Prácticamente la mitad de los trabajadores en la ciudad de Baltimore no pueden acceder a sus empleos mediante transporte público. En este contexto, la llegada de dicha línea iba a suponer, de entrada, dos mil nuevos trabajos a la zona. Tras la cancelación del proyecto –cuyos fondos ya estaban aprobados– por parte del nuevo gobernador, se inició la apertura de una investigación; sin embargo, el caso fue cerrado posteriormente por la Administración Trump. Fin del espejismo. Si en la época de la construcción de las interestatales se esgrimió como causa para los diferentes atropellos el hecho de que los afroamericanos no tuvieran derecho al voto, aún hoy día siguen siendo víctimas de tretas legales y burocráticas. «Lo teníamos todo en orden, la solicitud aprobada, los dólares federales, gente que trabajó por esto por más de 12 años, así que voy a usar el término abandono, además por servidores públicos. Luego hay levantamientos y disturbios, y nadie se explica por qué», remacha Denise Johnson. Se une a nuestra conversación Samuel Jordan, presidente de la Coalición por la Equidad en el Transporte de Baltimore, quien remarca que lo perdido fue el mayor proyecto de transporte público de la historia del estado, para el que se estimaba que serviría diariamente a 50 mil personas.

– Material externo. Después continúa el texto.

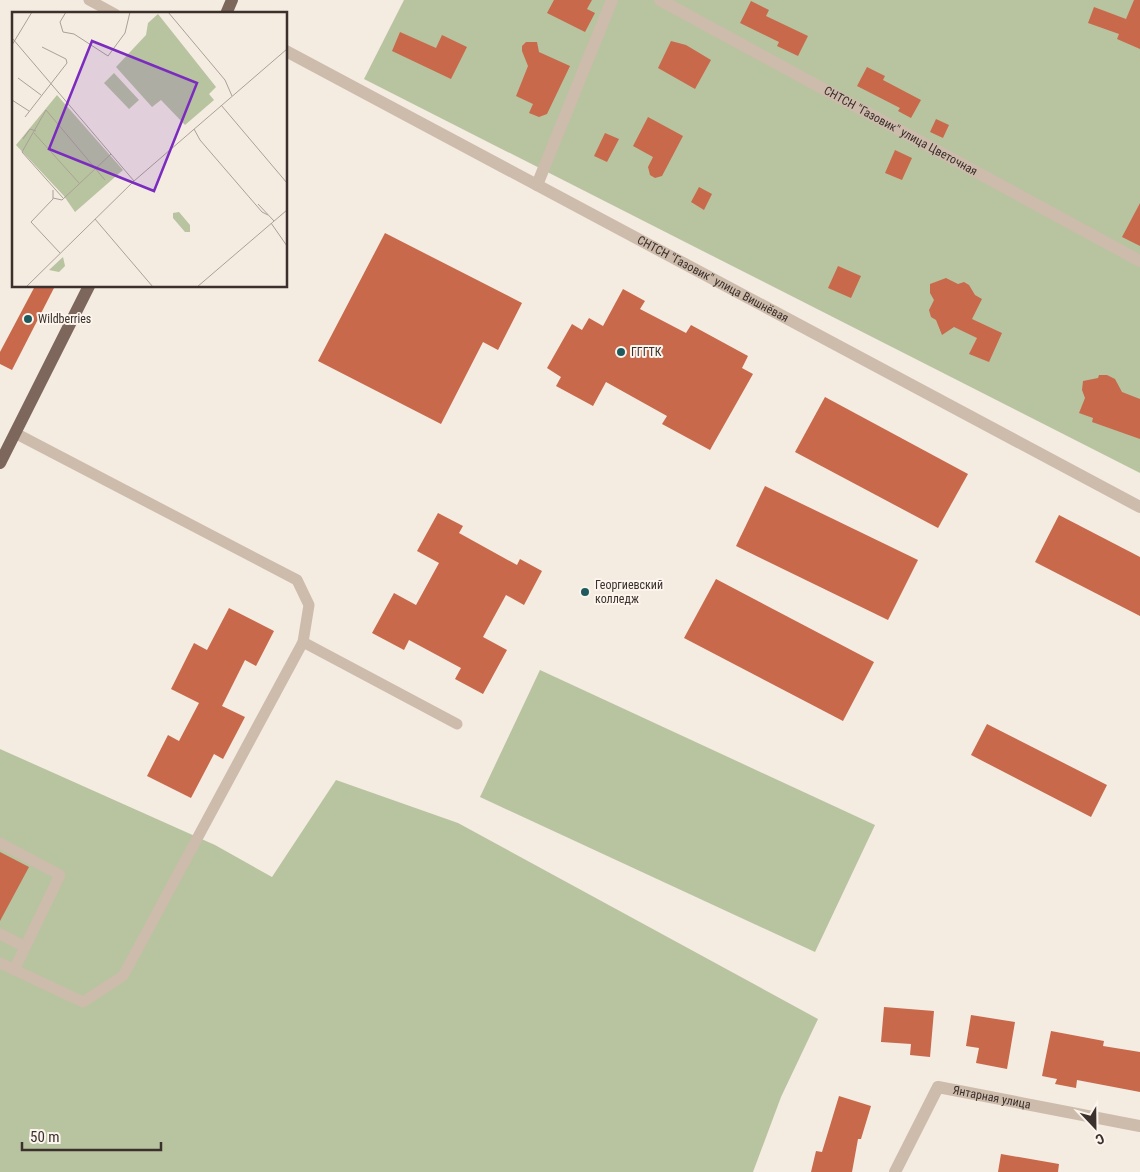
<svg xmlns="http://www.w3.org/2000/svg" width="1140" height="1172" viewBox="0 0 1140 1172" font-family="'Roboto Condensed',sans-serif">
<style>
.green{fill:#b8c4a0}
.building{fill:#c8694b}
.lines{fill:none;stroke-linecap:round;stroke-linejoin:round}
.lane{stroke:#cdbbac;stroke-width:11}
.street{stroke:#cdbbac;stroke-width:12}
.primary{stroke:#7d675c;stroke-width:12}
.poi-dot{fill:#1f5a5e;stroke:#fbf5ee;stroke-width:2}
.labels{text-anchor:middle;stroke-width:4;stroke-linejoin:round;paint-order:stroke}
.street-label{font-size:12px;fill:#3b302b;stroke:#fbf5ee}
.poi-label{font-size:12px;fill:#3b302b;stroke:#fbf5ee;text-anchor:start}
.inset-road{fill:none;stroke:#aaa098;stroke-width:1}
.view{fill:#7b2cbf;fill-opacity:0.15;stroke:#7b2cbf;stroke-width:2.5}
.inset-edge{fill:none;stroke:#3b302b;stroke-width:2.5}
</style>
<rect width="100%" height="100%" fill="#f4ebe1"/>
<g class="green">
<path d="M 404,0 L 1140,0 L 1140,473 L 364,79 Z"/>
<path d="M 540,670 L 875,825 L 815,952 L 480,797 Z"/>
<path d="M 0,749 L 215,845 L 272,877 L 336,780 L 458,823 L 818,1019 L 781,1097 L 753,1172 L 0,1172 Z"/>
</g>
<g class="building">
<path d="M 554,0 L 592,0 L 587,9 L 595,13 L 585,32 L 547,13 Z"/>
<path d="M 1134,0 L 1140,0 L 1140,49 L 1117,39 L 1119,34 L 1088,23 L 1094,7 L 1126,19 Z"/>
<path d="M 751,1 L 769,10 L 766,16 L 808,36 L 798,56 L 777,46 L 779,42 L 740,23 Z"/>
<path d="M 400,32 L 436,48 L 442,35 L 467,47 L 451,79 L 392,51 Z"/>
<path d="M 671,41 L 686,45 L 711,60 L 695,89 L 658,68 Z"/>
<path d="M 526,42 L 537,42 L 539,52 L 570,66 L 547,114 L 539,117 L 529,113 L 533,104 L 516,96 L 528,66 L 522,51 L 522,46 Z"/>
<path d="M 867,67 L 885,76 L 883,80 L 921,100 L 911,118 L 898,111 L 900,108 L 857,86 Z"/>
<path d="M 648,117 L 683,136 L 662,176 L 655,178 L 650,175 L 648,167 L 653,157 L 633,146 Z"/>
<path d="M 936,119 L 949,125 L 943,138 L 930,132 Z"/>
<path d="M 605,133 L 619,139 L 607,162 L 594,156 Z"/>
<path d="M 895,150 L 912,158 L 902,180 L 885,173 Z"/>
<path d="M 699,187 L 712,194 L 704,210 L 691,202 Z"/>
<path d="M 1140,203 L 1140,246 L 1122,237 Z"/>
<path d="M 385,233 L 522,303 L 498,350 L 483,342 L 441,424 L 318,361 Z"/>
<path d="M 838,266 L 861,276 L 851,298 L 828,288 Z"/>
<path d="M 946,278 L 958,284 L 964,282 L 969,285 L 975,295 L 982,299 L 972,319 L 1002,333 L 989,362 L 969,354 L 977,338 L 954,327 L 942,335 L 936,320 L 931,317 L 929,310 L 934,300 L 930,293 L 930,284 Z"/>
<path d="M 35,286 L 55,286 L 12,370 L 0,364 L 0,352 Z"/>
<path d="M 623,289 L 645,301 L 640,309 L 686,333 L 691,325 L 748,356 L 742,368 L 753,374 L 710,450 L 662,424 L 667,416 L 606,382 L 593,406 L 556,386 L 561,377 L 547,368 L 572,324 L 582,330 L 589,318 L 603,326 Z"/>
<path d="M 1099,375 L 1107,375 L 1115,379 L 1122,392 L 1140,399 L 1140,439 L 1092,422 L 1093,418 L 1079,413 L 1085,398 L 1082,390 L 1083,381 L 1098,378 Z"/>
<path d="M 825,397 L 968,474 L 938,528 L 795,452 Z"/>
<path d="M 765,486 L 918,560 L 888,620 L 736,546 Z"/>
<path d="M 438,513 L 463,526 L 459,533 L 517,565 L 520,559 L 542,571 L 524,605 L 506,595 L 483,637 L 507,650 L 483,694 L 455,679 L 461,668 L 409,640 L 404,650 L 372,633 L 394,593 L 416,605 L 439,563 L 417,551 Z"/>
<path d="M 1059,515 L 1140,557 L 1140,616 L 1035,562 Z"/>
<path d="M 716,579 L 874,662 L 843,721 L 684,638 Z"/>
<path d="M 229,608 L 274,631 L 256,666 L 245,660 L 222,706 L 245,717 L 223,759 L 214,754 L 191,798 L 147,776 L 168,735 L 179,741 L 199,703 L 171,689 L 194,643 L 207,650 Z"/>
<path d="M 987,724 L 1107,785 L 1091,817 L 971,755 Z"/>
<path d="M 0,852 L 29,867 L 0,921 Z"/>
<path d="M 884,1007 L 934,1011 L 930,1057 L 910,1055 L 911,1044 L 881,1042 Z"/>
<path d="M 971,1015 L 1015,1022 L 1007,1069 L 976,1063 L 979,1048 L 966,1046 Z"/>
<path d="M 1051,1031 L 1104,1041 L 1103,1046 L 1140,1052 L 1140,1092 L 1077,1080 L 1076,1088 L 1055,1084 L 1057,1079 L 1042,1076 Z"/>
<path d="M 839,1096 L 871,1106 L 861,1139 L 858,1139 L 852,1172 L 811,1172 L 816,1151 L 822,1152 Z"/>
<path d="M 1001,1154 L 1059,1164 L 1058,1172 L 998,1172 Z"/>
</g>
<g class="lines">
<g class="lane">
<path d="M 89,0 L 115,14"/>
<path d="M 303,642 L 457,724"/>
<path d="M 0,843 L 60,875 L 14,970"/>
<path d="M 0,934 L 25,947"/>
<path d="M 0,963 L 83,1002 L 123,976 L 303,642 L 309,605 L 297,580 L 15,433"/>
</g>
<g class="street">
<path id="s1" d="M 660,0 L 1140,261"/>
<path id="s2" d="M 286,51 L 1140,507"/>
<path d="M 537,185 L 612,0"/>
<path id="s3" d="M 895,1172 L 938,1087 L 1140,1126"/>
</g>
<g class="primary">
<path d="M 226,14 L 232,0"/>
<path d="M 0,463 L 89,286"/>
</g>
</g>
<g class="poi-dot">
<circle cx="28" cy="319" r="5"/>
<circle cx="621" cy="352" r="5"/>
<circle cx="585" cy="592" r="5"/>
</g>
<g class="labels">
<g class="street-label">
<text dy="4" stroke="none"><textPath href="#s1" startOffset="274">СНТСН "Газовик" улица Цветочная</textPath></text>
<text dy="4" stroke="none"><textPath href="#s2" startOffset="484">СНТСН "Газовик" улица Вишнёвая</textPath></text>
<text dy="4" stroke="none"><textPath href="#s3" startOffset="150">Янтарная улица</textPath></text>
</g>
<g class="poi-label">
<text x="38" y="323">Wildberries</text>
<text x="631" y="356">ГГГТК</text>
<text x="595" y="589">Георгиевский<tspan x="595" dy="14">колледж</tspan></text>
</g>
</g>
<g transform="translate(12 12)">
<rect width="275" height="275" fill="#f4ebe1"/>
<path d="M 146,2 L 204,75 L 197,82 L 202,88 L 173,113 L 149,88 L 140,95 L 104,55 L 134,23 L 136,11 ZM 102,61 L 127,88 L 117,97 L 92,71 ZM 45,83 L 111,158 L 63,200 L 52,184 L 4,133 ZM 167,200 L 178,213 L 178,220 L 173,220 L 161,206 L 161,201 ZM 51,245 L 53,254 L 47,260 L 37,258 Z" fill="#b8c4a0"/>
<path class="inset-road" d="M 54,0 L 48,10 L 51,20 L 62,22 L 96,44 L 113,21 L 118,0M 156,0 L 213,68 L 220,84M 0,26 L 122,169M 0,33 L 20,0M 6,66 L 29,83M 0,88 L 17,99M 209,93 L 275,171M 13,105 L 55,51 L 54,47 L 30,35M 182,117 L 188,128 L 250,200 L 256,203M 22,121 L 67,171M 11,127 L 18,117 L 24,119M 41,178 L 41,187 L 19,210 L 48,241M 41,186 L 50,188 L 99,142M 51,186 L 10,140 L 34,98 L 93,168M 246,192 L 262,209M 83,207 L 141,275M 259,211 L 275,234M 14,275 L 122,169 L 275,37M 185,275 L 275,198"/>
<path class="view" d="M 80,29 L 185,71 L 142,179 L 37,137 Z"/>
<rect width="275" height="275" class="inset-edge"/>
</g>
<g transform="translate(1095 1127) rotate(158)" stroke="#fbf5ee" stroke-width="4" paint-order="stroke">
<path d="M0-4L9 19L0 12L-9 19Z" fill="#3b302b"/>
<text y="-8" font-size="14" font-weight="bold" text-anchor="middle" fill="#3b302b">С</text>
</g>
<path d="M22 1142v8h139v-8" fill="none" stroke="#3b302b" stroke-width="2.5"/>
<text x="30" y="1142" font-size="15" fill="#3b302b" stroke="#fbf5ee" stroke-width="4" paint-order="stroke">50 m</text>
</svg>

Este no es un problema aislado o exclusivo de esta ciudad. Toda la nación está desarrollada en función de iniciativas racistas. Va de construir contra negros y pobres, contra las personas que dependen del transporte público, que no tienen acceso a un vehículo privado. Nosotros vamos a persistir en la construcción de la Línea Roja, porque no sólo será justo para las personas negras de esta ciudad, sino que demostrará que traer la prosperidad aquí es crear prosperidad para toda la nación.